Discovering your emotional roots.
It is said that the first two years of one's life defines the emotional person you become.
I was fortunate enough to be relayed the events of what occurred around the time when my mother gave birth to me on 26 July 1965. I being the eldest of five siblings was the only one born outside of the family home in District Six. Three days after my birth my mother's sister died and as far as I know, she was unable to attend her funeral.
When my mother brought me home from the maternity home her uncle my grandmother's brother immediately took over looking after me. And so for the first five years of my life he could go nowhere without me by his side except for one day which I remember as though it was yesterday. He left me at home to attend his best friend's funeral. I stood at the closed front-door crying until he returned. I could hear my mother calling from the kitchen for me to stop crying and telling me that uncle Tommy was going to come back. I think that was the first time I felt abandoned, well so I thought. It was only when I was older and heard that uncle Tommy took care of me that I realised the first time I was abandoned was when my mother allowed my uncle to take over my life. (This is another story for another day)

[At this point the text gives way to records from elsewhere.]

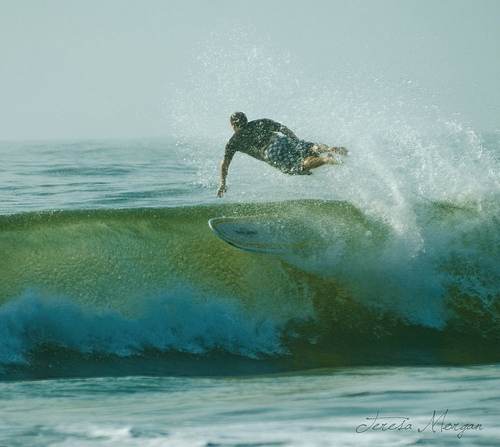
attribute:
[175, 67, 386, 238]
surfer — off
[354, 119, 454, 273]
splash — large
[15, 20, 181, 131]
view — partial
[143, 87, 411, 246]
man — surfing, air, behind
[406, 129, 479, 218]
sea — foam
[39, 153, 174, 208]
area — ocean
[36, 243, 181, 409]
ocean — part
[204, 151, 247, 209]
arm — part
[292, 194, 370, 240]
wave — edge, big, blue, hit, dark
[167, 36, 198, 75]
cloud — part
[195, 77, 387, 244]
guy — hitting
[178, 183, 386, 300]
board — surf, yellow, white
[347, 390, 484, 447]
name — imprinted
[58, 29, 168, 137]
sky — gloomy, cloudy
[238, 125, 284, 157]
shirt — black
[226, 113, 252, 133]
hair — dark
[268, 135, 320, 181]
short — white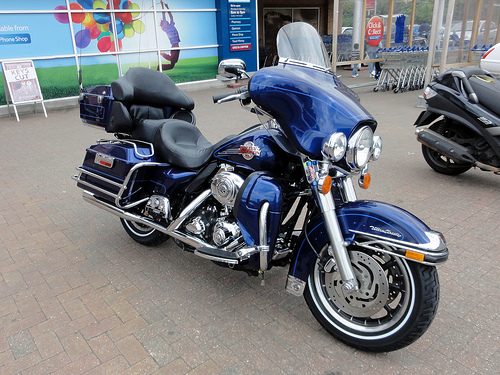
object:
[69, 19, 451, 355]
motorcycle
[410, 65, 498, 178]
motorcycle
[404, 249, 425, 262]
reflectors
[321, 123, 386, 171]
headlights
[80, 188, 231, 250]
tailpipe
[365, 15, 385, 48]
sticker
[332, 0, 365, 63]
window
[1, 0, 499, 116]
store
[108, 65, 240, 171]
seat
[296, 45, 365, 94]
carts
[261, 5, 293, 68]
doors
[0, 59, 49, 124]
sign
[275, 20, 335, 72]
windshield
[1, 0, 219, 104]
picture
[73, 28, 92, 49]
balloons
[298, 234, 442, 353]
tire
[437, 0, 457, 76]
pole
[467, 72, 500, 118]
seat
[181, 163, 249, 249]
engine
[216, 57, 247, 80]
mirror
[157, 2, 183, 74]
woman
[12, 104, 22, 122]
legs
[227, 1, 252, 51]
sign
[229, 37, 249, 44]
list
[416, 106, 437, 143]
car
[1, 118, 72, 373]
road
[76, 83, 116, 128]
back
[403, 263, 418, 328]
edge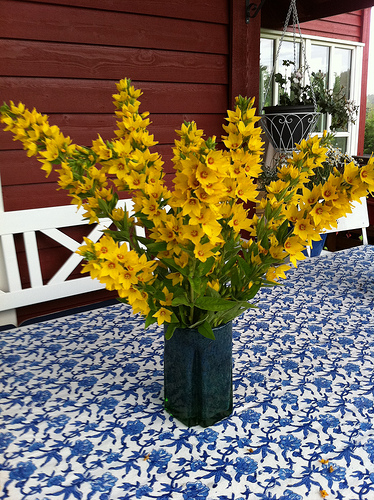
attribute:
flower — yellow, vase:
[84, 140, 292, 276]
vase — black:
[171, 338, 250, 404]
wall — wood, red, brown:
[135, 11, 212, 68]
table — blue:
[294, 303, 345, 345]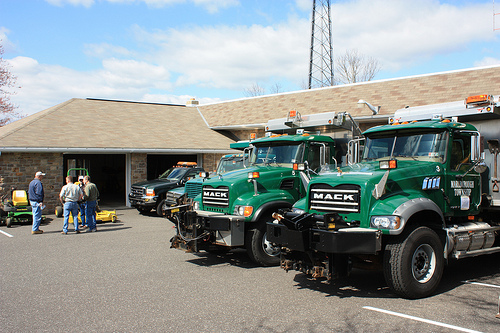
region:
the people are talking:
[22, 164, 114, 253]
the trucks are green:
[167, 127, 437, 294]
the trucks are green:
[174, 139, 258, 222]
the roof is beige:
[53, 95, 150, 146]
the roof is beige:
[224, 104, 264, 121]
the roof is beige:
[294, 89, 358, 127]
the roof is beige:
[390, 71, 459, 121]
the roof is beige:
[175, 127, 222, 170]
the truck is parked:
[315, 97, 466, 309]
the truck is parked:
[201, 118, 331, 253]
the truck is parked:
[165, 152, 231, 219]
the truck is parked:
[109, 143, 223, 210]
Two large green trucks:
[158, 94, 498, 278]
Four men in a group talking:
[24, 163, 103, 252]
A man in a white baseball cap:
[28, 166, 55, 241]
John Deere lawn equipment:
[1, 180, 36, 231]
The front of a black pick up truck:
[126, 153, 209, 221]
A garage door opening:
[59, 148, 134, 216]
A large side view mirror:
[456, 119, 489, 180]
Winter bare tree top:
[328, 38, 388, 103]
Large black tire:
[385, 222, 449, 299]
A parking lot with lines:
[2, 202, 495, 332]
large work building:
[8, 61, 495, 229]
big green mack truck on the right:
[265, 92, 498, 312]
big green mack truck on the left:
[174, 94, 351, 291]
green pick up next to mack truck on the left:
[166, 145, 271, 215]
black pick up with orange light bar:
[129, 154, 208, 218]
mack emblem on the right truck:
[301, 177, 359, 214]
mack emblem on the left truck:
[197, 177, 233, 215]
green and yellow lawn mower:
[1, 184, 35, 229]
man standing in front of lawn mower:
[25, 167, 47, 230]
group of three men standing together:
[54, 168, 104, 236]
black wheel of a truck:
[382, 223, 449, 300]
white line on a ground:
[357, 301, 498, 332]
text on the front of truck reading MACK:
[309, 191, 355, 201]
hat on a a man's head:
[33, 168, 47, 177]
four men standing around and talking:
[27, 166, 103, 236]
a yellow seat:
[11, 187, 29, 206]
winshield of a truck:
[364, 133, 443, 161]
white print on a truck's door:
[447, 179, 477, 196]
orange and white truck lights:
[377, 158, 400, 169]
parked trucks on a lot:
[125, 90, 497, 301]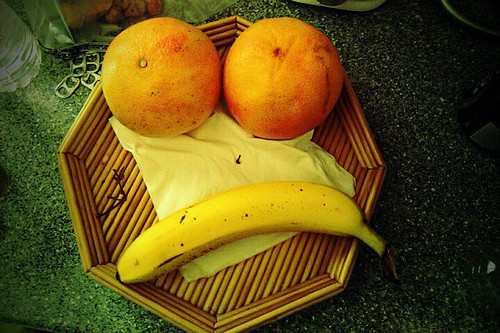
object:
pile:
[53, 51, 102, 99]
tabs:
[51, 49, 100, 99]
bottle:
[0, 2, 41, 93]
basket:
[56, 15, 384, 333]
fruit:
[100, 16, 222, 138]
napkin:
[106, 115, 356, 282]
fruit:
[221, 16, 343, 140]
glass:
[0, 50, 37, 67]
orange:
[221, 16, 342, 140]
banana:
[115, 180, 381, 284]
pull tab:
[55, 75, 80, 99]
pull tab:
[85, 51, 100, 73]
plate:
[55, 15, 383, 333]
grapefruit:
[221, 16, 341, 140]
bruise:
[315, 55, 332, 115]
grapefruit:
[101, 17, 222, 137]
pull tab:
[70, 54, 87, 77]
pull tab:
[81, 71, 101, 90]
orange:
[100, 16, 221, 137]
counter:
[2, 0, 500, 333]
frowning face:
[56, 16, 387, 333]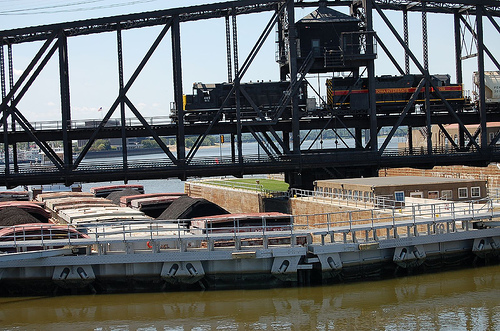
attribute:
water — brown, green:
[9, 291, 116, 328]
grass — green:
[196, 174, 291, 191]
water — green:
[4, 281, 499, 329]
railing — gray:
[0, 198, 499, 255]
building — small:
[285, 6, 382, 76]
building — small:
[313, 175, 489, 216]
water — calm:
[218, 285, 483, 321]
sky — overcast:
[146, 61, 170, 88]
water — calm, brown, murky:
[4, 261, 496, 329]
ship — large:
[82, 144, 166, 159]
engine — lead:
[166, 72, 318, 131]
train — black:
[167, 72, 498, 122]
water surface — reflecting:
[161, 275, 498, 326]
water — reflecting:
[18, 254, 494, 329]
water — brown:
[270, 294, 415, 328]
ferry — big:
[5, 163, 497, 295]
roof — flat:
[317, 175, 487, 186]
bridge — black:
[2, 3, 496, 194]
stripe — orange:
[329, 85, 461, 95]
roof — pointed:
[292, 7, 357, 22]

Then before I turned five in 1970 uncle Tommy died in front of me. Not understanding death as I do now, I showed no emotion, except to understand many years later why I sucked my thumb for a very long time. Sucking my thumb was my comfort for dealing with the loss of my "parent". When I told this story,not too long ago to a friend she asked me "so who took care of you after he died?" I had to give it some thought as I did not remember and then it came to me that our neighbours, who had just recently had a baby after my uncle's death use to take me with them, and the baby use to suck his thumb, and that is how I picked up that habit.
Amazing how the Universe works, as the very next day after telling this story and coming to that realisation, I heard that the very baby who is now all grown up - Michael Cerfontyne had just launched his book - "The Burning Point". I got in touch with him and made sure to order his book. I blamed him for me sucking my thumb. Needless to say, we had a good laugh about it.
For most of my life I have felt abandoned. But when I look back at how far I have come, then all those moments that I felt alone, have prepared me for what I have had to deal with in the years that followed.
Building emotional barriers and coming across as being fearless are the coping mechanisms which have got me through many ordeals.
If you are fortunate enough to still have your parents around, or someone who remembers the time when you were born, then ask them to tell you all about the events that surrounded your birth up to the first two years of your life. You will be pleasantly surprised to understand your emotional side.